EXERCISE PROMPT:
Return, exactly and in full, the lines of the records below starting at the one with "precautions seriously..." and ending at the one with "BUY 4 GET 1 FREE, HAND SANITIZER", and no other lines.

GIVEN DATA:
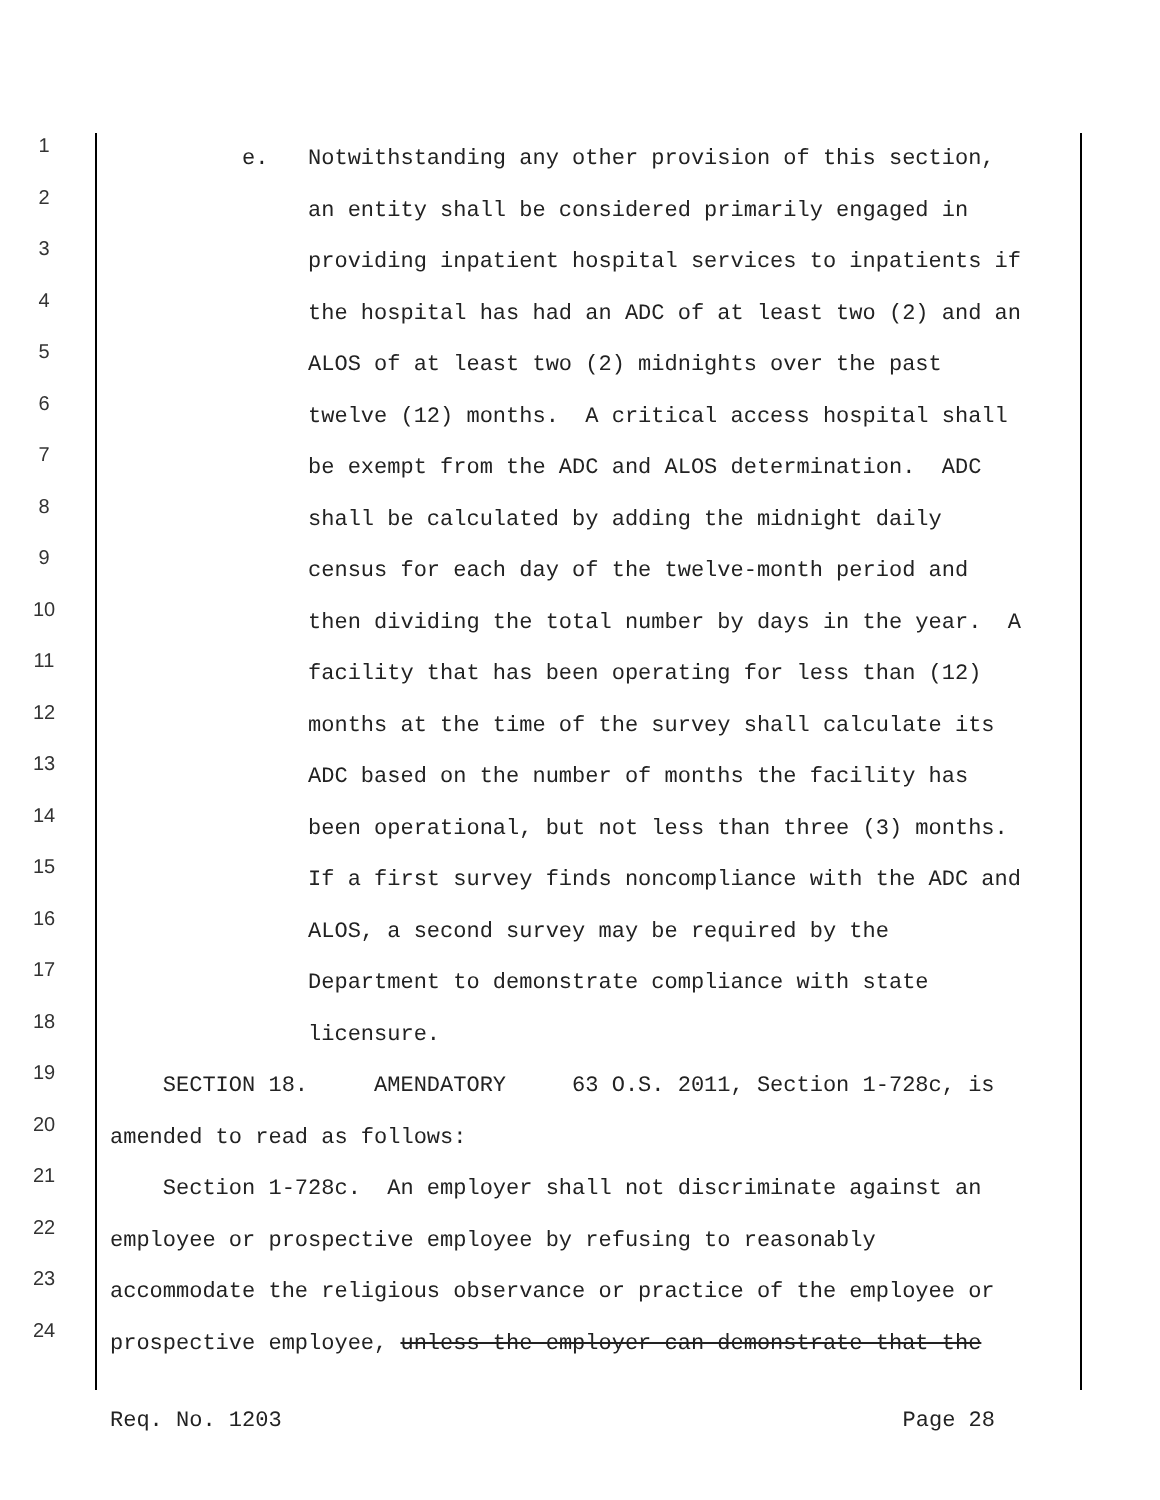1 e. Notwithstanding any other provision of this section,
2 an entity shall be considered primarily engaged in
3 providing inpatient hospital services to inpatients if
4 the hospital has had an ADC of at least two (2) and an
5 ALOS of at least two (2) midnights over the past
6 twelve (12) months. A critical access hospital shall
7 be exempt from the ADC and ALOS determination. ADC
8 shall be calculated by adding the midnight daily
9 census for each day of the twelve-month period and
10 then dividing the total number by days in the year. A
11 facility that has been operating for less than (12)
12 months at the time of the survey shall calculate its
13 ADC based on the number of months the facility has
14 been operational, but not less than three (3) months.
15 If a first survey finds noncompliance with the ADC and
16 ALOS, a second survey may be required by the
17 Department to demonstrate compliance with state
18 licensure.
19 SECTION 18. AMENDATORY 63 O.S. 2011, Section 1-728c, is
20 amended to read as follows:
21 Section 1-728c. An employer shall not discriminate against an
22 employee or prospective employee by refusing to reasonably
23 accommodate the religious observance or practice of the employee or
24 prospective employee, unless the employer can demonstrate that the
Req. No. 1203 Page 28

---

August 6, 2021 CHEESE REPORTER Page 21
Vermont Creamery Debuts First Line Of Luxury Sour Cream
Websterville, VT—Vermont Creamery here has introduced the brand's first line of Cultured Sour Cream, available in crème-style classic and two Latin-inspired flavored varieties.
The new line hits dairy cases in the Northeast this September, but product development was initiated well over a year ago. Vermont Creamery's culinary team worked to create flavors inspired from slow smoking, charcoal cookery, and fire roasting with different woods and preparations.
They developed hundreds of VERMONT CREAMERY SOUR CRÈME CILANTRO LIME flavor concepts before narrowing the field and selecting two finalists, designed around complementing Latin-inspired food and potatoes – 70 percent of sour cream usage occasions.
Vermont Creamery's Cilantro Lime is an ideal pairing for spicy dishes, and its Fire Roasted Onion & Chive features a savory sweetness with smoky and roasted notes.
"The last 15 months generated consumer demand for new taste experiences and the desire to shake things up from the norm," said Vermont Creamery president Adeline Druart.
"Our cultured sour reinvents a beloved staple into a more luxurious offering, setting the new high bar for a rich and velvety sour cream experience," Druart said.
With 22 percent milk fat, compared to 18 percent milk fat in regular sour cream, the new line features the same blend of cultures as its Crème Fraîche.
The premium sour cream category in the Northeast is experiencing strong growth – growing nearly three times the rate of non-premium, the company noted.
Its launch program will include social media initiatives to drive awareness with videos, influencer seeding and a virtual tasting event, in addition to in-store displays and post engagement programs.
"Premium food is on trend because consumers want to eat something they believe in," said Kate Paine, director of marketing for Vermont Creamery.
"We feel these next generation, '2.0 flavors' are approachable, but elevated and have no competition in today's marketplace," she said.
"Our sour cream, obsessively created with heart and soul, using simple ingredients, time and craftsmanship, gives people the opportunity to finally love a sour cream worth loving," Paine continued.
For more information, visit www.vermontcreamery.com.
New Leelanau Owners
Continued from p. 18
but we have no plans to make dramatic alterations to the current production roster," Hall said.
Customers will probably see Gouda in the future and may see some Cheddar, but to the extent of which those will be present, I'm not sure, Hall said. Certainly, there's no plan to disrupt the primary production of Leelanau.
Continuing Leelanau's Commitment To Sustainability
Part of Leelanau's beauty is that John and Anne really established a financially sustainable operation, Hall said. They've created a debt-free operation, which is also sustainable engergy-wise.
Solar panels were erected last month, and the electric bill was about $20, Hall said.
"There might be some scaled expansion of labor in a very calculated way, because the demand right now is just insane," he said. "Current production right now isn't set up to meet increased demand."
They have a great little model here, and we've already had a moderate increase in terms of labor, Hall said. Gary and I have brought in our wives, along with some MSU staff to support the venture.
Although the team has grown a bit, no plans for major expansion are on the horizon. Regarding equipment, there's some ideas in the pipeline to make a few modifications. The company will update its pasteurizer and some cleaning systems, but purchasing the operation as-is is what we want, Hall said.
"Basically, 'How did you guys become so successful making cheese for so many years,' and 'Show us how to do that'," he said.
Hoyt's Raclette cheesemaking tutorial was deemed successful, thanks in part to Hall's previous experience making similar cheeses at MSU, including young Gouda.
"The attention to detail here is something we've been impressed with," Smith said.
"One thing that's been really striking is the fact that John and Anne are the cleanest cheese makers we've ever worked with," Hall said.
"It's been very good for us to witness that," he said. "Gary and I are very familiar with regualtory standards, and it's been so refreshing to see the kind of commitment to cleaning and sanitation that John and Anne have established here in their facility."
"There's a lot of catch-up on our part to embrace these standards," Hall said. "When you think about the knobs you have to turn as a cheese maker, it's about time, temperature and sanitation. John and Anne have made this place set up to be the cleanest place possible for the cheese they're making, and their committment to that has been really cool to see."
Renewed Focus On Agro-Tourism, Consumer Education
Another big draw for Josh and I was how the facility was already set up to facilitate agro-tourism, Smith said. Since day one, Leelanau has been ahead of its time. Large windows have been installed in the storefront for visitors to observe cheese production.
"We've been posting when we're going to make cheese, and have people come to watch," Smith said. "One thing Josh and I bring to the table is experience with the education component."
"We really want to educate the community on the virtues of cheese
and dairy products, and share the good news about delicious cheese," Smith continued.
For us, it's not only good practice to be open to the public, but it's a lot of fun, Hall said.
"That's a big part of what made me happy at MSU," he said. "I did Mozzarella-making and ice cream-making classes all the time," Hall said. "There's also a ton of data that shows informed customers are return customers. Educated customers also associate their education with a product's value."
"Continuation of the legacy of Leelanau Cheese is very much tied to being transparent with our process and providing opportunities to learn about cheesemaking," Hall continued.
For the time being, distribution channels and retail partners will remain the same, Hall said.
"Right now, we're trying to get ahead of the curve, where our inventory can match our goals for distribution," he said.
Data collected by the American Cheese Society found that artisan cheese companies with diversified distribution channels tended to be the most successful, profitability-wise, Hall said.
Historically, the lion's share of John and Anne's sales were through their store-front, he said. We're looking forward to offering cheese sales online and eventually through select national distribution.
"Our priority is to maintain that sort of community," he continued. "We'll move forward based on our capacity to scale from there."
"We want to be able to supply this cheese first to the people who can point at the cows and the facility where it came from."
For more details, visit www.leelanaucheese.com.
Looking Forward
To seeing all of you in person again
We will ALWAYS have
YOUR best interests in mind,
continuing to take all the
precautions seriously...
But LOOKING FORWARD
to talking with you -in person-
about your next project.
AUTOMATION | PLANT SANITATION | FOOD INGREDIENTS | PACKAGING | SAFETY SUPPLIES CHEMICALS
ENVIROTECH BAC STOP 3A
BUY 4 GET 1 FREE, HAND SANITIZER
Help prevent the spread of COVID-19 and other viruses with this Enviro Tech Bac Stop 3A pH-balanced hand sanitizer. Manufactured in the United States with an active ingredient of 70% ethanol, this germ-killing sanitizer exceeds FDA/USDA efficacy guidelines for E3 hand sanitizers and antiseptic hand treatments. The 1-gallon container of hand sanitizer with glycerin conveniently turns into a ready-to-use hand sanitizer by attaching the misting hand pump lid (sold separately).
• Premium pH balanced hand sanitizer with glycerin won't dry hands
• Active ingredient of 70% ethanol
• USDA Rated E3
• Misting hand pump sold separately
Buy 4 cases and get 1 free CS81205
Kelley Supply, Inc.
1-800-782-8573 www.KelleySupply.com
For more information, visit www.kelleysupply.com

ANSWER TO THIS PROBLEM:
precautions seriously...
But LOOKING FORWARD
to talking with you -in person-
about your next project.
AUTOMATION | PLANT SANITATION | FOOD INGREDIENTS | PACKAGING | SAFETY SUPPLIES CHEMICALS
ENVIROTECH BAC STOP 3A
BUY 4 GET 1 FREE, HAND SANITIZER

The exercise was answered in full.